In 2019, Rodríguez was optioned to Toledo to open the season. The Tigers promoted him to the major leagues on April 14. In a May 11 game against the Minnesota Twins, Rodríguez hit a pair of upper-deck home runs for his first career multi-homer game. On August 23, also against the Twins, Rodríguez hit his first career grand slam. Rodríguez finished the 2019 season with a .221 average, 14 home runs, and 43 RBI in 276 major league at-bats.

===Milwaukee Brewers===
On December 9, 2019, Rodríguez was claimed off waivers by the Milwaukee Brewers from Detroit. On September 14, 2020, Rodríguez was designated for assignment by the Brewers without appearing in a major league game for them. He became a free agent on November 2.

===Hokkaido Nippon-Ham Fighters===
On November 27, 2020, Rodríguez signed with the Hokkaido Nippon-Ham Fighters of Nippon Professional Baseball. On April 22, 2021, Rodríguez made his NPB debut. Rodríguez played in 50 games, hitting .197 with 6 home runs and 12 RBI.

===Wei Chuan Dragons===
On January 20, 2022, Rodríguez signed with the Wei Chuan Dragons of the Chinese Professional Baseball League. He appeared in 12 games for Wei Chuan, hitting .273/.289/.341 with no home runs and five RBI. He was released on August 17.
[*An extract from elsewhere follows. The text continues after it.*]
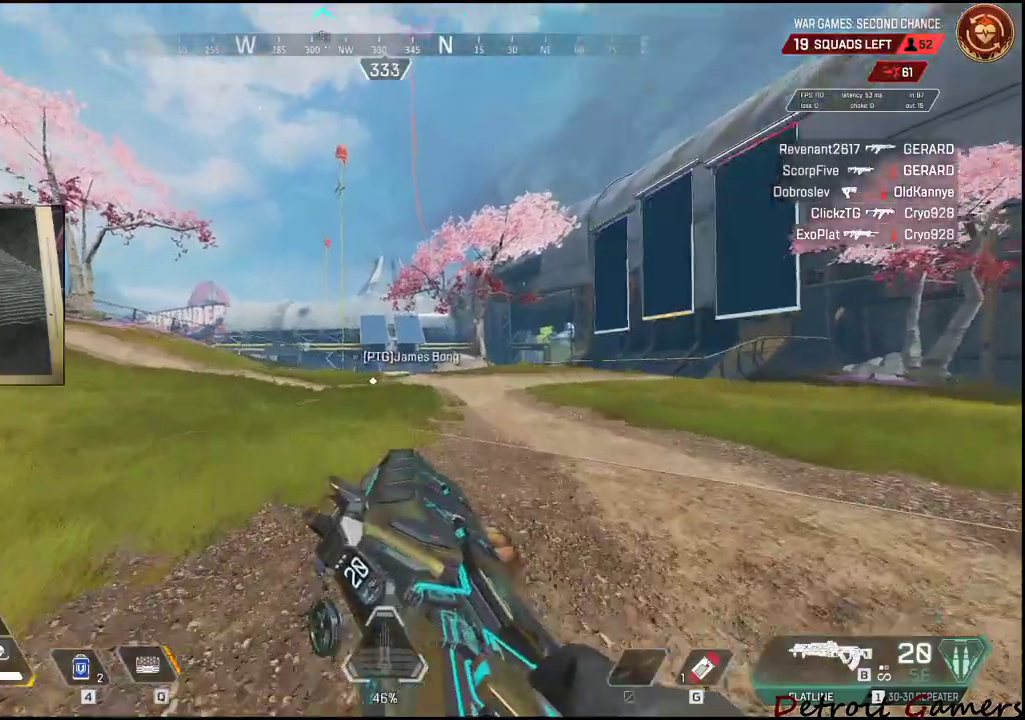
{"keys": ["shift", "w"], "mouse": [], "events": [[117, "space", "up"], [350, "r", "down"], [384, "r", "up"]]}
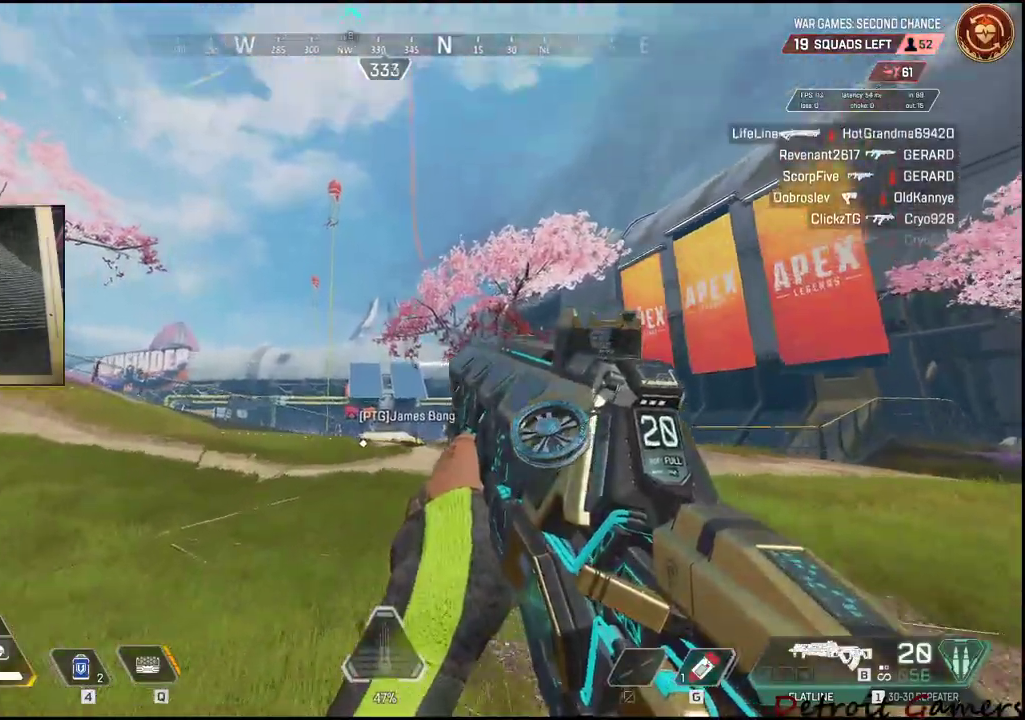
{"keys": ["shift", "w"], "mouse": []}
===Sultanes de Monterrey===
On January 31, 2023, Rodríguez signed with the Sultanes de Monterrey of the Mexican League. In 29 games, he had a .273/.311/.500 slash line with 6 home runs and 18 RBI. He was waived on May 30.

===Leones de Yucatán===
On May 31, 2023, Rodríguez was claimed off waivers by the Leones de Yucatán of the Mexican League. In 10 games for Yucatán, he struggled to an .081/.081/.108 batting line with no home runs, four RBI, and one stolen base. Rodríguez became a free agent following the 2023 season. He subsequently played winter league baseball in Puerto Rico and the Dominican Republic during the 2023–24 offseason.

===Piratas de Campeche===
On October 12, 2023, Rodríguez signed with the Piratas de Campeche of the Mexican League. In 15 games for the Piratas, he batted .152/.220/.261 with one home run and three RBI. Rodríguez was released by Campeche on May 15, 2024.

===Charleston Dirty Birds===
On April 30, 2026, Rodríguez signed with the Charleston Dirty Birds of the Atlantic League of Professional Baseball. He was released by Charleston without making an appearance on May 12.

==Personal life==
Rodríguez raps under the stage name "El Felino". His first music video was released during the 2017–18 offseason. His uncle, Wilton Chavez, was also a professional baseball player.